29 April 2013

Libertarian Rhetoric

Not long ago I posted here about why I'm not a libertarian. I would instead characterize myself, from a political-theoretical perspective, as a common law conservative. You can go here for a post in which I trumpet the virtues of common law conservatism. You can go to the blog of my friend Ruben Alvarado or buy his book, not coincidentally named Common-Law Conservatism, if you want to know more.

A shy reader of my recent post sent me the following comment:
It seems to me that you are right insofar as an unbelieving libertarianism needing a firm ethical base to provide ought-ness. I don't see any reason why libertarianism's procedural framework of non-aggression cannot both find that base in biblical revelation, as well as providing a guiding principle for Christian political action in an unbelieving world.
A brief reply would be, yes but ... In other words, a naturalistic libertarian political theory (like any naturalism) runs aground when it comes to the "sez who?" objection. Natural rights amount to little more than dogmatic assertions when decoupled from a world of theistic or at least metaphysical substance. Nor can a pure natural rights philosophy deal effectively with the "so what?" objection. Even if there are "things" such as natural rights, who says why anyone should care about them except out of personal prudence? There would be no moral obligation to rectify violations of them.

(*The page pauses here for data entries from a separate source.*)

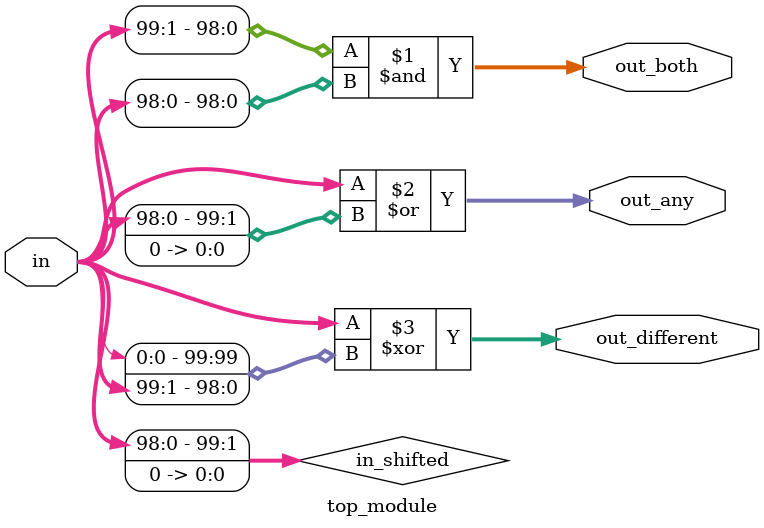
<source format=sv>
module top_module (
    input [99:0] in,
    output [98:0] out_both,
    output [99:0] out_any,
    output [99:0] out_different
);

    wire [99:0] in_shifted;

    // Create the shifted version of the input signal
    assign in_shifted = {in[98:0], 1'b0};

    // Generate the out_both signal (bitwise AND)
    assign out_both = in[99:1] & in_shifted[99:1];

    // Generate the out_any signal (bitwise OR)
    assign out_any = in | in_shifted;

    // Generate the out_different signal (bitwise XOR)
    assign out_different = in ^ {in[0], in[99:1]};

endmodule

</source>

But what if we undergird libertarianism with Christianity? Will that solve its metaphysical and moral problems? Again, the brief reply would be, yes but ... The challenge to libertarianism is its implicit individualism. It's the unadulterated -ism that, on the one hand, may render libertarianism, even when espoused by Christians, functionally inconsistent with long-standing Christian teaching. Consider the following observation by Robert Louis Wilken in The First Thousand Years: A Global History of Christianity:
The Councils of Nicaea and Constantinople ensured that Christianity's distinctive understanding of God would become a permanent and enduring part of Christian tradition. Although Christians were unreservedly and unequivocally monotheistic and believed, along with Jews, and later with Muslims, that there is one God, they understood that God was not a "solitary God," as one church father put it. This affirmation, that God inner life was triune, was a great impetus to Christian thinking and to spiritual life, for it affirmed that the deepest reality is communal. (Emphasis added.)
In their defense, many Christian libertarians would express agreement with Wilken's assertion and argue that their anti-collectivistic  rhetoric is directed against the modern Leviathan State and not against other forms of social community. Their defense of a particular understanding of marriage--between a man and a woman--valorization of the family, and efforts to preserve the life of the unborn would be a prime examples of communitarian virtues.

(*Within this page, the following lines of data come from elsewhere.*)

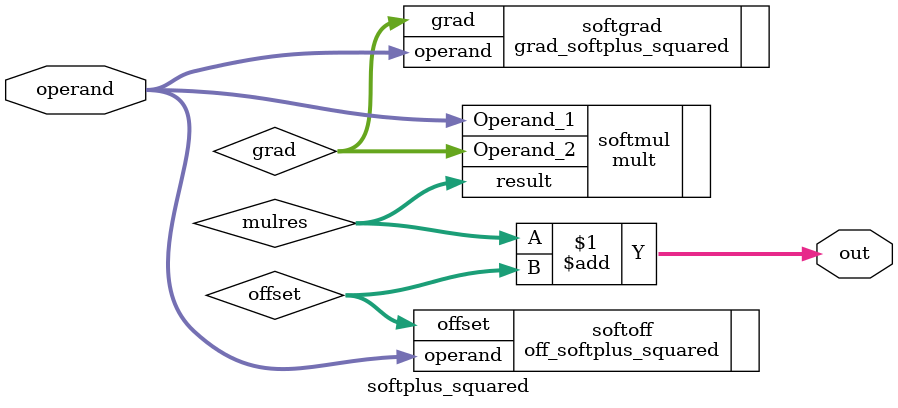
<source format=v>

module softplus_squared (
   input [15:0] operand, 
   output [15:0] out
);
	wire [15:0] grad;
	wire [15:0] offset;
	wire [15:0] mulres;
	
	grad_softplus_squared softgrad
		(
			.operand(operand),
			.grad(grad)
		);
		
	off_softplus_squared softoff
		(
			.operand(operand),
			.offset(offset)
		);
	
	mult softmul
		(
			.Operand_1(operand),
			.Operand_2(grad),
			.result(mulres)
		);
	
	assign out = mulres + offset;
endmodule
</source>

Yet on the other hand one might be forgiven for believing that even Christian libertarian affirmations of the communal structure of society has more bark than bite. Or, at least it sounds that way. By way of example, what has become of early Tea Party denunciations of the corporate and banking bailouts of the late-Bush and early-Obama administrations? Attacks may yet be heard about the distorted federal refinancing of General Motors and Chrysler but one listens in vain to the Fox News talking heads for criticism of the federal subsidies of their corporate paymasters. (For a rant on an example of this topic go here.)

If, as I've heard some Christians assert, the State functions only to preserve life, liberty, and the pursuit of property, then it's not difficult to understand why for most Americans a Christian flavor of libertarianism sounds like a baptized but unrepentant Gordon Gecko of "greed is good" fame. (Not so long ago--if my childhood falls outside the ambit of the ancient past--most conservative Protestants would have called this "worldliness.") This might explain why a naturalized libertarianism that includes gay marriage is gaining traction. Of course, Ron Paul's average 5% vote in Republican primaries might suggest that neither version of libertarianism is likely to gain control in American politics.

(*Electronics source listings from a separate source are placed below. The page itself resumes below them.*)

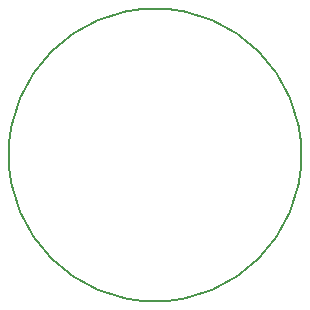
<source format=gm1>
G04 #@! TF.GenerationSoftware,KiCad,Pcbnew,5.0.0*
G04 #@! TF.CreationDate,2018-09-10T00:09:20+02:00*
G04 #@! TF.ProjectId,preamp,707265616D702E6B696361645F706362,rev?*
G04 #@! TF.SameCoordinates,Original*
G04 #@! TF.FileFunction,Profile,NP*
%FSLAX46Y46*%
G04 Gerber Fmt 4.6, Leading zero omitted, Abs format (unit mm)*
G04 Created by KiCad (PCBNEW 5.0.0) date Mon Sep 10 00:09:20 2018*
%MOMM*%
%LPD*%
G01*
G04 APERTURE LIST*
%ADD10C,0.200000*%
G04 APERTURE END LIST*
D10*
X112400000Y-100000000D02*
G75*
G03X112400000Y-100000000I-12400000J0D01*
G01*
M02*

</source>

In any event, without a more "Front Porch Republic[an]" sensibility, it seems unlikely that Christian libertarianism will come off as anything more than shrill and self-serving to the ear of most Americans. Accompanied by a thorough critique of contemporary corporatism and consumer capitalism, Christian libertarianism might get a hearing beyond the already converted. Coupled with a meaningful localism, joyful acknowledgment of human dependence, as well as commitment to an international "framework of non-aggression," and maybe, just maybe, it could have an impact in society. Until then, regardless of its practice, libertarianism's rhetoric of individualism will limit its appeal.

1 comment:

  1. That makes two of us, Scott. Well, at least *declared*.